Source : Schulten et Müller : Kurzarbeitergeld in der Corona-Krise – Aktuelle Regelungen in Deutschland und Europa, WSI Policy Brief Nr. 38, 04/2020
En Allemagne, la perte de revenus résultant du chômage partiel est en partie compensée par des conventions collectives sectorielles, qui augmentent généralement l'indemnité légale de chômage partiel jusqu'à un niveau compris entre 75% et 100% du salaire net. Parmi les industries qui, dans le contexte de la crise COVID 19, ont négocié de meilleures conditions, on peut citer : l'industrie cinématographique (100% des salaires nets) ; la métallurgie (80-97%) ; la chimie (90%) ; le secteur automobile (KfZ-Handwerk) (90%) ; le secteur de la restauration collective (Systemgastronomie) (90%) ; les services textiles (80%) ; et l'industrie du bois et du plastique (75%).
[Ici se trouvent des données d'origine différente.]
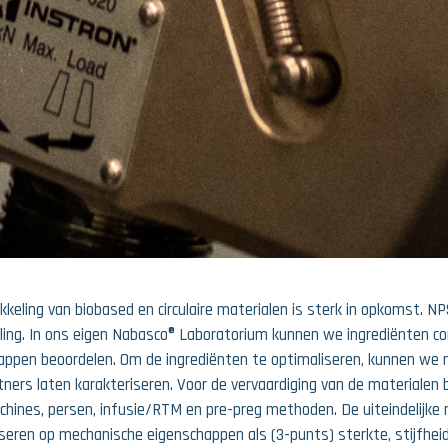
keling van biobased en circulaire materialen is sterk in opkomst. NP
ling. In ons eigen Nabasco® Laboratorium kunnen we ingrediënten c
appen beoordelen. Om de ingrediënten te optimaliseren, kunnen we m
ners laten karakteriseren. Voor de vervaardiging van de materialen b
hines, persen, infusie/RTM en pre-preg methoden. De uiteindelijke
iseren op mechanische eigenschappen als (3-punts) sterkte, stijfhei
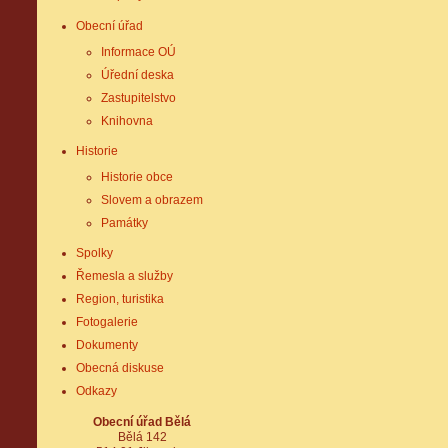
Obecní úřad
Informace OÚ
Úřední deska
Zastupitelstvo
Knihovna
Historie
Historie obce
Slovem a obrazem
Památky
Spolky
Řemesla a služby
Region, turistika
Fotogalerie
Dokumenty
Obecná diskuse
Odkazy
Obecní úřad Bělá
Bělá 142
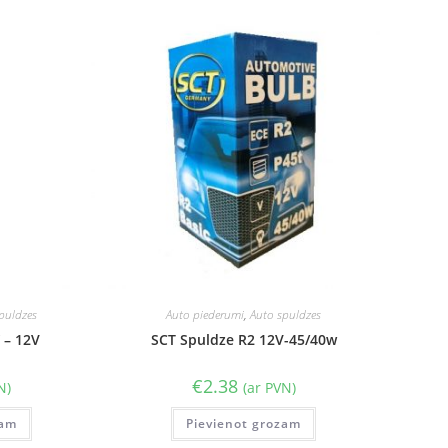
puldzes
Auto piederumi
,
Auto spuldzes
 – 12V
SCT Spuldze R2 12V-45/40w
€
2.38
N)
(ar PVN)
zam
Pievienot grozam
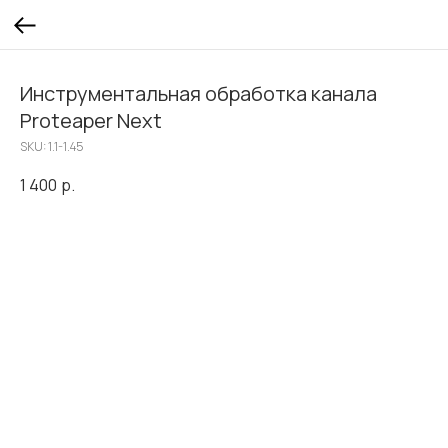
Инструментальная обработка канала
Proteaper Next
SKU:
1.1-1.45
1 400
р.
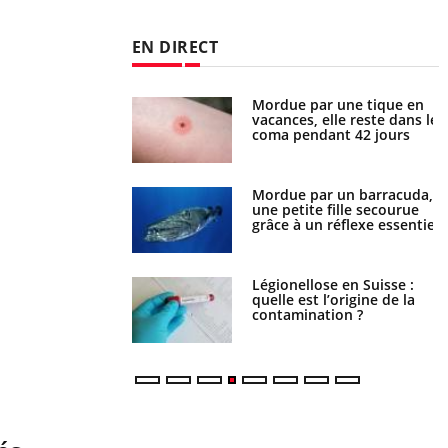
EN DIRECT
i manger moins de
Mordue par une tique en
s pourrait
vacances, elle reste dans le
ent être bénéfique
coma pendant 42 jours
e et chaleur : ce
Mordue par un barracuda,
la science
une petite fille secourue
grâce à un réflexe essentiel
phone nuit-il à
Légionellose en Suisse :
tissage de la
quelle est l’origine de la
?
contamination ?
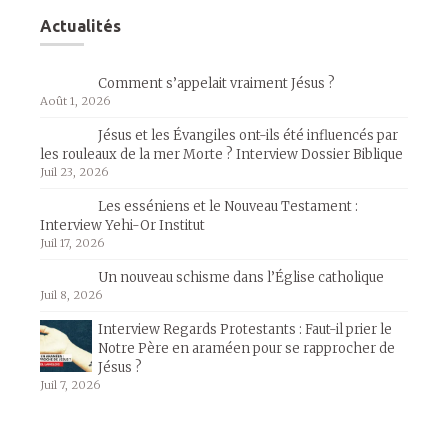
Actualités
Comment s’appelait vraiment Jésus ?
Août 1, 2026
Jésus et les Évangiles ont-ils été influencés par
les rouleaux de la mer Morte ? Interview Dossier Biblique
Juil 23, 2026
Les esséniens et le Nouveau Testament :
Interview Yehi-Or Institut
Juil 17, 2026
Un nouveau schisme dans l’Église catholique
Juil 8, 2026
Interview Regards Protestants : Faut-il prier le
Notre Père en araméen pour se rapprocher de
Jésus ?
Juil 7, 2026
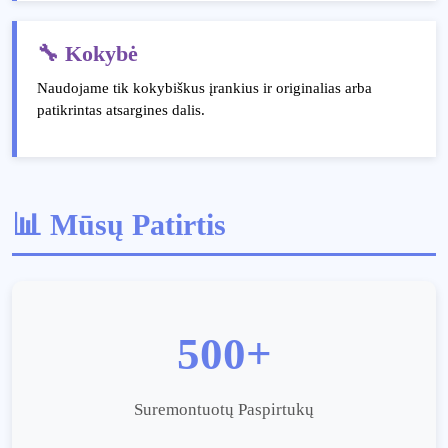
🔧 Kokybė
Naudojame tik kokybiškus įrankius ir originalias arba
patikrintas atsargines dalis.
📊 Mūsų Patirtis
500+
Suremontuotų Paspirtukų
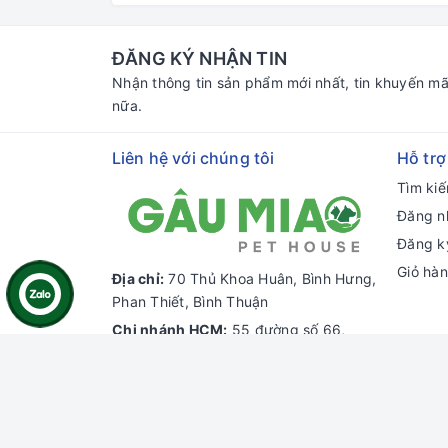
ĐĂNG KÝ NHẬN TIN
Nhận thông tin sản phẩm mới nhất, tin khuyến mã
nữa.
Liên hệ với chúng tôi
Hỗ trợ
Tìm ki
Đăng n
Đăng k
Giỏ hà
Địa chỉ:
70 Thủ Khoa Huân, Bình Hưng,
Phan Thiết, Bình Thuận
Chi nhánh HCM:
55 đường số 66,
Thảo Điền, Thủ Đức, HCM
Email:
gaumiao@gmail.com
Điện thoại:
0937 804 911
Zalo:
Gâu Miao Pet House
Selon Thorsten Schulten et Torsten Müller, même si de plus en plus d'industries ont des conventions collectives visant à augmenter la compensation du chômage partiel, elles ne s'appliqueront qu'à une minorité de travailleurs couverts par la convention. Comme le soulignent ces derniers, "en particulier dans les secteurs classiques à bas salaires, il n'existe souvent pas de subventions conventionnelles complétant l'indemnité légale de chômage partiel". En outre, dans les secteurs à bas salaires, la couverture des négociations collectives est généralement particulièrement faible. "Cependant, ce sont surtout les salariés à bas revenus qui ne peuvent pas joindre les deux bouts longtemps avec une perte de revenu net de 40 pour cent. Pour la période de la crise COVID-19, les chercheurs estiment donc que l'Allemagne devrait augmenter son allocation légale de chômage partiel à au moins 80 % du salaire net, comme dans d'autres pays européens et notamment en Autriche, avec une augmentation plus importante allant jusqu'à 90 % pour les salariés du secteur à bas salaires.